[GIVEN DATA — start]
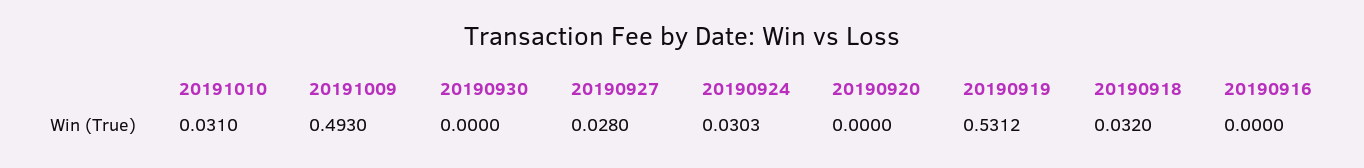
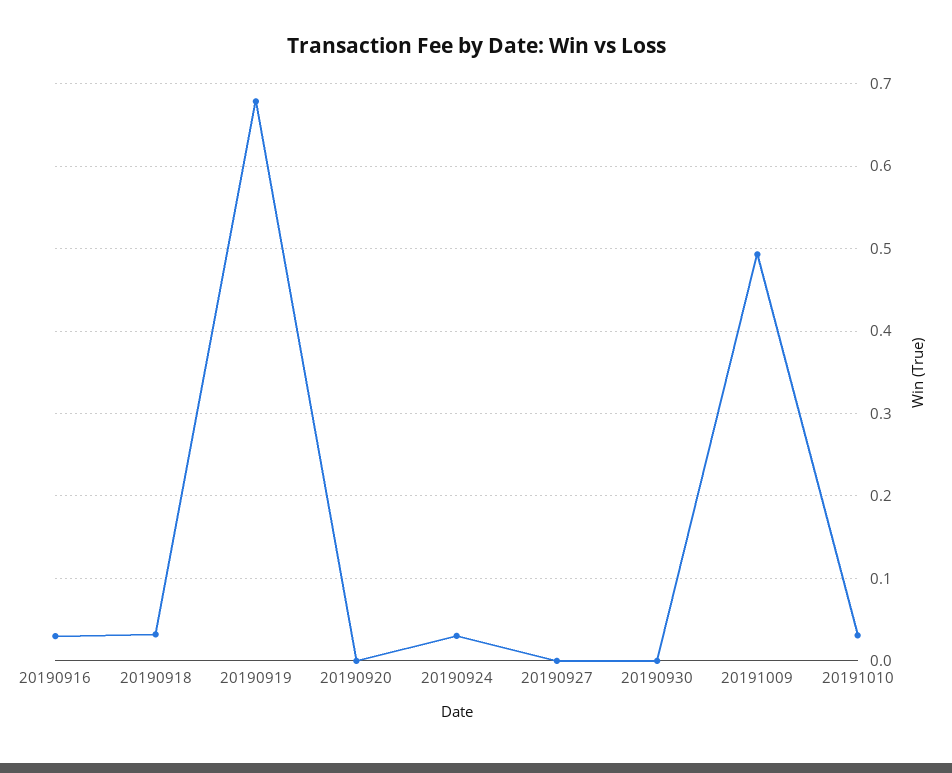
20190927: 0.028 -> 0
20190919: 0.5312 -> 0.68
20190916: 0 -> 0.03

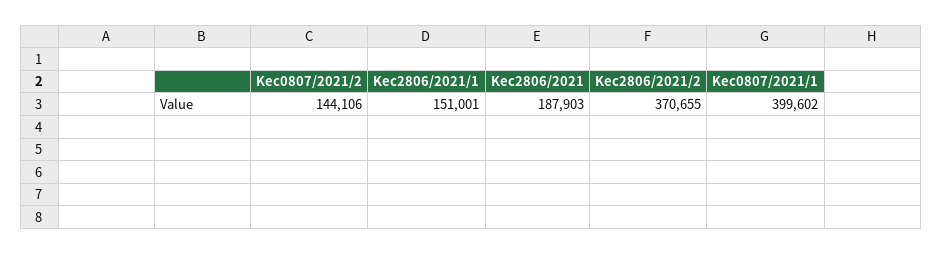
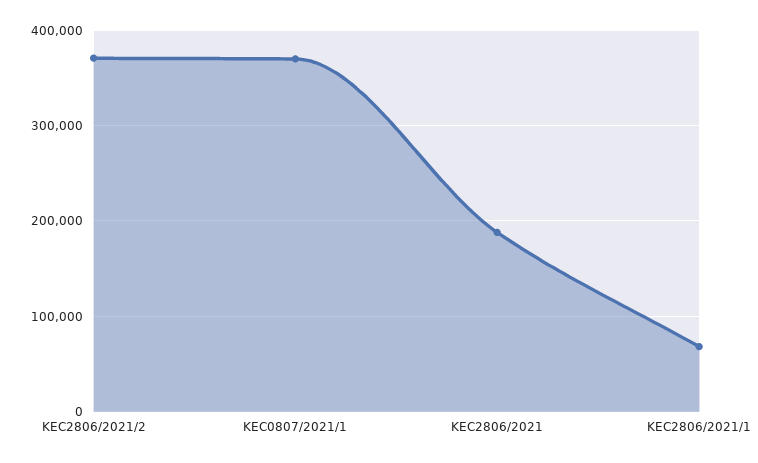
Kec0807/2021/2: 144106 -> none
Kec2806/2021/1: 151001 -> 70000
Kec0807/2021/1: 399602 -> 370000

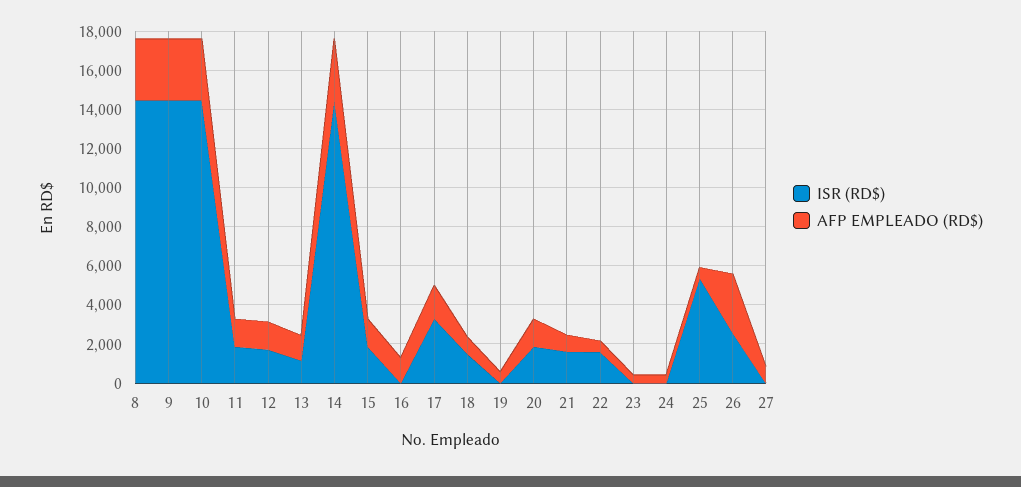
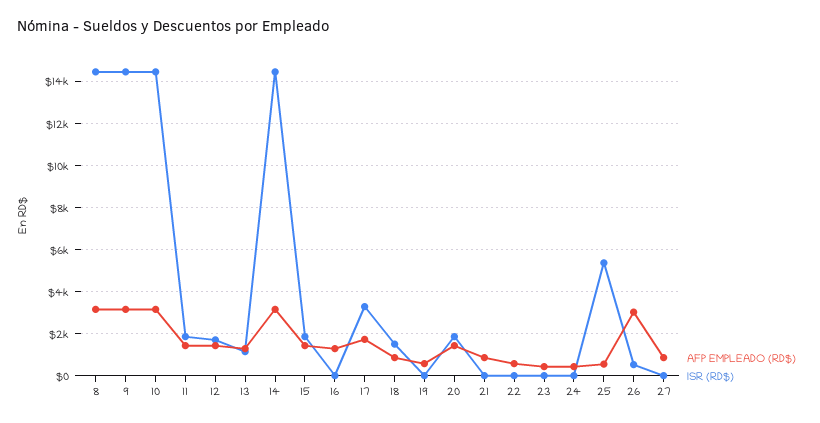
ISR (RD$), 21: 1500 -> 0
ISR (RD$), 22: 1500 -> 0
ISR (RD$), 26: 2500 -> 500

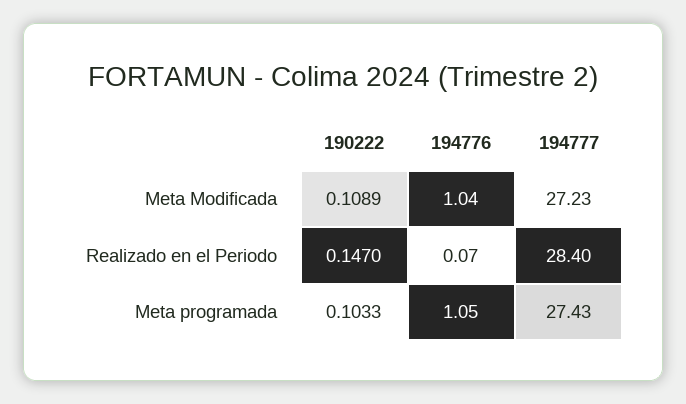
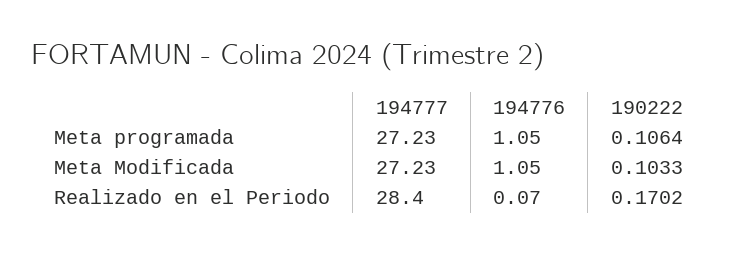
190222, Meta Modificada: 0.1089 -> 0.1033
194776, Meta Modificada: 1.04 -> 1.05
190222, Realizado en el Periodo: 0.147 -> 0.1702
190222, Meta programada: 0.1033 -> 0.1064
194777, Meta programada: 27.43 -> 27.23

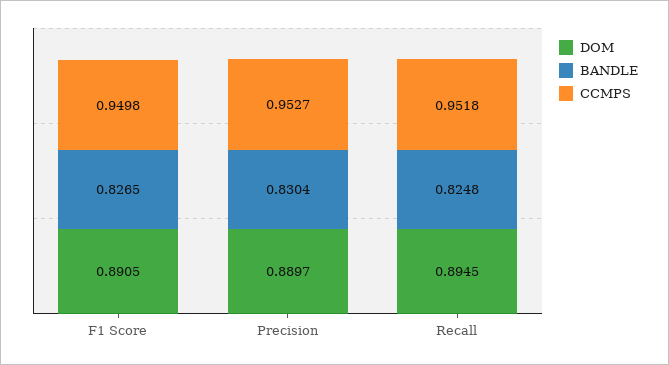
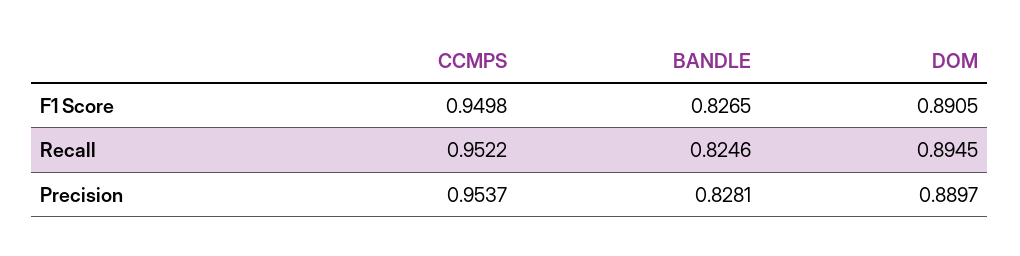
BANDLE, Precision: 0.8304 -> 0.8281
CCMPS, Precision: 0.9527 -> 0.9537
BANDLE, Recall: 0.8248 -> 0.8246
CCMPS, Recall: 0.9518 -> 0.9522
[GIVEN DATA — finish]
● **WORK ITEM**: The word to find is "BANDLE". Copy every line of the records that holds it.

● **RESPONSE BELOW**:
BANDLE, Precision: 0.8304 -> 0.8281
BANDLE, Recall: 0.8248 -> 0.8246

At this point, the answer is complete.